▼▼▼
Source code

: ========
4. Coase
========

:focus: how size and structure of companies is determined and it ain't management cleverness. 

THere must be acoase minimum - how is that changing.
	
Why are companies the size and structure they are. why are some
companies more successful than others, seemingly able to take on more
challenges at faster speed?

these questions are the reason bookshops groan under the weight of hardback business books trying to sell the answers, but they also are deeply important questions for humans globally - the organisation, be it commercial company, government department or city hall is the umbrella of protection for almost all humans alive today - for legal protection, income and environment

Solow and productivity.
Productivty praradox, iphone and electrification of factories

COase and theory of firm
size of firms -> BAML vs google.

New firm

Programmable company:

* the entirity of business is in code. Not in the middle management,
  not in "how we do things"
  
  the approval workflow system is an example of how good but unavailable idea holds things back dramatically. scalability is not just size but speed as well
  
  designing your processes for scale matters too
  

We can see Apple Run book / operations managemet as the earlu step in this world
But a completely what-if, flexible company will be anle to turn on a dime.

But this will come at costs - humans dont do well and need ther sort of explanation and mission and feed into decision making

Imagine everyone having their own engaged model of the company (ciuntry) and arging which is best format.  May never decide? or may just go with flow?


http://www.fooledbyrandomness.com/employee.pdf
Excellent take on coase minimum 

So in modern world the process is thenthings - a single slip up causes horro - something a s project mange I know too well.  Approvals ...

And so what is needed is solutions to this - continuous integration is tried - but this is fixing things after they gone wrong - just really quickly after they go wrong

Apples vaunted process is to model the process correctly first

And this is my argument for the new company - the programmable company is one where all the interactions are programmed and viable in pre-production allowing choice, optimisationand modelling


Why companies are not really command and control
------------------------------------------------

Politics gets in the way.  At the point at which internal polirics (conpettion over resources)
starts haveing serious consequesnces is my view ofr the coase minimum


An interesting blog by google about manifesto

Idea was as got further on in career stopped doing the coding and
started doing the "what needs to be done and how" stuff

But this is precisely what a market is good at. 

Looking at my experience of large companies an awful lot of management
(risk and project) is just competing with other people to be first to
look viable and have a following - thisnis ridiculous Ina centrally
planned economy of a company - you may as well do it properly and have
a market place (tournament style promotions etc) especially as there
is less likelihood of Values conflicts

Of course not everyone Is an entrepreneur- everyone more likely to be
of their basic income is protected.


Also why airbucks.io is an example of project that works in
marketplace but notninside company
▲▲▲
▼▼▼
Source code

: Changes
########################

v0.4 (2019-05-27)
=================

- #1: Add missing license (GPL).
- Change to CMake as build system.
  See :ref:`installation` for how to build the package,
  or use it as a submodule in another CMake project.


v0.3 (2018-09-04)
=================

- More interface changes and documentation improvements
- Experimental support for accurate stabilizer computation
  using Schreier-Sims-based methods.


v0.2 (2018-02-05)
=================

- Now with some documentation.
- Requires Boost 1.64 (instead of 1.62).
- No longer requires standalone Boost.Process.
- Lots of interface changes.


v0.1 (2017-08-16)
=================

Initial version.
▲▲▲
▼▼▼
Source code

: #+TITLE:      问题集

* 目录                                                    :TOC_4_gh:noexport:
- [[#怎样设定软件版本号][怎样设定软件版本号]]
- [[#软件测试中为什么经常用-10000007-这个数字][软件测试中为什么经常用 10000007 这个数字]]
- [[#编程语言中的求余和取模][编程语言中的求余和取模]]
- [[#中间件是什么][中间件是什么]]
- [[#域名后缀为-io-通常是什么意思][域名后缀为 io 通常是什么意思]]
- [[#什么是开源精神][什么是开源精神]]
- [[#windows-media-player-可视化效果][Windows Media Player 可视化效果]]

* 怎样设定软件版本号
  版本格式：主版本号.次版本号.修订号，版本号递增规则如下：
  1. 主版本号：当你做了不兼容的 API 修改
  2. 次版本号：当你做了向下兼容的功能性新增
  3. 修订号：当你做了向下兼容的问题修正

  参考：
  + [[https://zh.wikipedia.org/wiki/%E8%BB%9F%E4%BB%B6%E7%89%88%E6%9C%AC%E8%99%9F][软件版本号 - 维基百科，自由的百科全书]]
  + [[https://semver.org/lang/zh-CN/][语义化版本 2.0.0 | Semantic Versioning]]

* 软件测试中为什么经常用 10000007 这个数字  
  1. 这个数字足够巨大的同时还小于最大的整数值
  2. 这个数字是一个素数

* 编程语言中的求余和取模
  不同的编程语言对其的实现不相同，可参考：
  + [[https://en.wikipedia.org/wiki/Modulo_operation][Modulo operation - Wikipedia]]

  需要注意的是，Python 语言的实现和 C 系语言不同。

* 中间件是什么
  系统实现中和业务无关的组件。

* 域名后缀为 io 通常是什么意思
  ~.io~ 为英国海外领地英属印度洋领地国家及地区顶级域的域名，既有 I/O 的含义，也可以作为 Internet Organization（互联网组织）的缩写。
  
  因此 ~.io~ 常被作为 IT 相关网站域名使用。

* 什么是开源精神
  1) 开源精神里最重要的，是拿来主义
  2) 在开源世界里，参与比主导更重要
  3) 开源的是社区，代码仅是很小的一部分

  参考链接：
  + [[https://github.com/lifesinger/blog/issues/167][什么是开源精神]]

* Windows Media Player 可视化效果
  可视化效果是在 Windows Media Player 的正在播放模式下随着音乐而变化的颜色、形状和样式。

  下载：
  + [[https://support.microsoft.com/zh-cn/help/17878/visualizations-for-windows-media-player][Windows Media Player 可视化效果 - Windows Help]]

▲▲▲
## Activity
Give an exact copy of the lines above from the line with "So in modern" up to and including the line with "marketplace but notninside company", and leave everything else out.

## Task solution
So in modern world the process is thenthings - a single slip up causes horro - something a s project mange I know too well.  Approvals ...

And so what is needed is solutions to this - continuous integration is tried - but this is fixing things after they gone wrong - just really quickly after they go wrong

Apples vaunted process is to model the process correctly first

And this is my argument for the new company - the programmable company is one where all the interactions are programmed and viable in pre-production allowing choice, optimisationand modelling


Why companies are not really command and control
------------------------------------------------

Politics gets in the way.  At the point at which internal polirics (conpettion over resources)
starts haveing serious consequesnces is my view ofr the coase minimum


An interesting blog by google about manifesto

Idea was as got further on in career stopped doing the coding and
started doing the "what needs to be done and how" stuff

But this is precisely what a market is good at. 

Looking at my experience of large companies an awful lot of management
(risk and project) is just competing with other people to be first to
look viable and have a following - thisnis ridiculous Ina centrally
planned economy of a company - you may as well do it properly and have
a market place (tournament style promotions etc) especially as there
is less likelihood of Values conflicts

Of course not everyone Is an entrepreneur- everyone more likely to be
of their basic income is protected.


Also why airbucks.io is an example of project that works in
marketplace but notninside company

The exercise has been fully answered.